Liz Truss faced her first Prime Minister's Questions in parliament on Wednesday since her government's mini-budget sent markets into turmoil, borrowing costs rising, and ratings plunging in a disastrous first month in office.
It comes amid more bad news on the financial and economic fronts despite government efforts — and U-turns — to try to halt the slide since Chancellor (finance minister) Kwasi Kwarteng announced his plan for unfunded tax cuts.
The pound fell again against the dollar early on Wednesday after the Bank of England said it would not extend its debt-buying intervention to stabilize financial markets.
Meanwhile, official figures show the UK economy shrank unexpectedly in August, reinforcing fears of an impending recession.
As the government struggles to steady the listing ship, the UK's international reputation has taken a hammering. Investors are wary and the International Monetary Fund (IMF) has repeated rebukes for fiscal mismanagement.
Wednesday's report by the Office for National Statistics (ONS) shows there was a 0.3% fall in Gross Domestic Product (GDP) in August from the previous month, while July's increase in output was revised down to 0.1% from a previous estimate of 0.2%.

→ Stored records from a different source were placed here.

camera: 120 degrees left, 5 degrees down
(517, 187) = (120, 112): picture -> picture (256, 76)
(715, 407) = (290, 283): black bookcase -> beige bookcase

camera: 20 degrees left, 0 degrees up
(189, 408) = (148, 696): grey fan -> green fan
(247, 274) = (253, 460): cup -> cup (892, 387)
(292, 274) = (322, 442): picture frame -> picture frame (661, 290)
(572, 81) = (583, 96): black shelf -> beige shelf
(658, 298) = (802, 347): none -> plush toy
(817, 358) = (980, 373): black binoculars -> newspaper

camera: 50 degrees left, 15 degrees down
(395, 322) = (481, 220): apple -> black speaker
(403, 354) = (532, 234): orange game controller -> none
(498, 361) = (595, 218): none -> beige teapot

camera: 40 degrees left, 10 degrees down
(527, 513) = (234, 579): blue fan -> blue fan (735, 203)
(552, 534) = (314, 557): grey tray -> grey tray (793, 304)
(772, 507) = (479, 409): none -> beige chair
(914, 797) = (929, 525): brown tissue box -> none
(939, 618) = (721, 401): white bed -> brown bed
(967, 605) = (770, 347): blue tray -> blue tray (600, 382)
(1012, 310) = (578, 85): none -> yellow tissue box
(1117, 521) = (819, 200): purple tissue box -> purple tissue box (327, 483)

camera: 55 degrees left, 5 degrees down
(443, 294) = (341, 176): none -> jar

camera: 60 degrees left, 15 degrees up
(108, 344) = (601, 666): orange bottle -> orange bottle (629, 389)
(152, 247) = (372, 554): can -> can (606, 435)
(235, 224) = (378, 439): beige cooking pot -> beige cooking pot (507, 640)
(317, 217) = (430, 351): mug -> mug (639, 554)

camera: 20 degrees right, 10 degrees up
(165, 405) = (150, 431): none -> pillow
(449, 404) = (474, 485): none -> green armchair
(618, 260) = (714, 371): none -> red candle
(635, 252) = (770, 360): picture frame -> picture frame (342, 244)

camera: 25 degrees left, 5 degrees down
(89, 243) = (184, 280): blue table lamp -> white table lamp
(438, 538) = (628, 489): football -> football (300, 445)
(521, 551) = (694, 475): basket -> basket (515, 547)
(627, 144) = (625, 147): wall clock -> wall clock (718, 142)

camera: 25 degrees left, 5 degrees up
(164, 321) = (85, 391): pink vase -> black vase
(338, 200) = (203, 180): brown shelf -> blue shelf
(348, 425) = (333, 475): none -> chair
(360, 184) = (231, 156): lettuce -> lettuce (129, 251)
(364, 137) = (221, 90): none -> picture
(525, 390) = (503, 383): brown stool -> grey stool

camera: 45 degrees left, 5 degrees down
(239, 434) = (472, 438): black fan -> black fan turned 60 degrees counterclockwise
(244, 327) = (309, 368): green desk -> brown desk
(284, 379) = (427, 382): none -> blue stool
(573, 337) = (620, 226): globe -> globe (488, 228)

A decline in manufacturing caused production to fall, while services also slumped.
"Many other consumer-facing services struggled, with retail, hairdressers and hotels all faring relatively poorly," ONS Chief Economist Grant Fitzner said.
Some analysts say the figures show the rapid increase in prices is having an impact on consumer spending, compounding the cost-of-living crisis. A further sharp slowdown is expected as surging inflation hits households and rising interest rates put mortgages up.
The Bank of England (BoE) confirmed on Wednesday that it would stop supporting the bond market on Friday — having intervened to bring stability and support pension funds in the wake of the mini-budget. Governor Andrew Bailey said on Tuesday that pension funds now had to manage their own affairs and "sort it out".
However, there have been signs of mixed messages from the BoE, with the Financial Times reporting that its buying program could continue depending on market conditions.
This week's disclosure of the lowest unemployment rate since 1974 offered cold comfort, revealing a record exodus of people from the labor market and raising fears that the shrinking workforce will further fuel inflation.
The government's economic plan sparked market upheaval amid serious concerns over how it would fund the tax cuts, given its other obligations including a commitment to a massive energy support program.
The turmoil has prompted Liz Truss' government to take emergency action to plug the holes in public finances and stabilize the markets.
Late on Tuesday, it said that renewable power companies in England and Wales would face what has been described as a windfall tax from early next year.
On Monday the Chancellor said he would release the government’s detailed fiscal plans on Oct. 31, three weeks earlier than scheduled. This follows an earlier move to ditch a plan to scrap the top 45% rate of income tax.
The government's failure to detail how it will pay for its tax cuts — except to say faster economic growth will increase tax revenue — has been blamed for the rollercoaster ride on the markets.
Truss told the House of Commons on Wednesday that she would not cut public spending, but the government would make sure that public money was spent well.
Business Secretary Jacob Rees-Mogg caused astonishment on Wednesday morning by blaming the recent turmoil on interest rates, not the government's mini-budget. He also refused to accept that the action taken on renewable energy amounts to a windfall tax — prompting withering criticism from the opposition Labour Party.
"Such ludicrous evasion simply further erodes confidence in a government that looks like it is totally clueless," tweeted Labour's climate spokesman Ed Miliband.
Truss took office promising a radical shake-up of economic policy and challenging establishment orthodoxy. She told last week's Conservative Party conference that she would prioritize "growth, growth, growth".
At the outset, she promised to do this through tax cuts and deregulation.
But the market and economic turmoil has brought a series of U-turns and massively reduced the government's room for maneuver.
Some of the strongest criticism has come from Truss' own backbench MPs, a majority of whom did not support her in the summer leadership contest.
Many believe her economic ultra-liberalism is at odds with the Conservatives' 2019 manifesto pledges under previous leader Boris Johnson
to "level up" Britain's poorer areas.
Leading voices spoke up against the tax-cutting plan, and the prime minister's refusal to commit to increasing benefits in line with inflation has brought rumblings of further rebellion.
Opinion polls have given Labour a lead of over 30 percentage points, and the latest YouGov assessment puts the government's public approval rating at only 13%, with 70% expressing disapproval of its performance.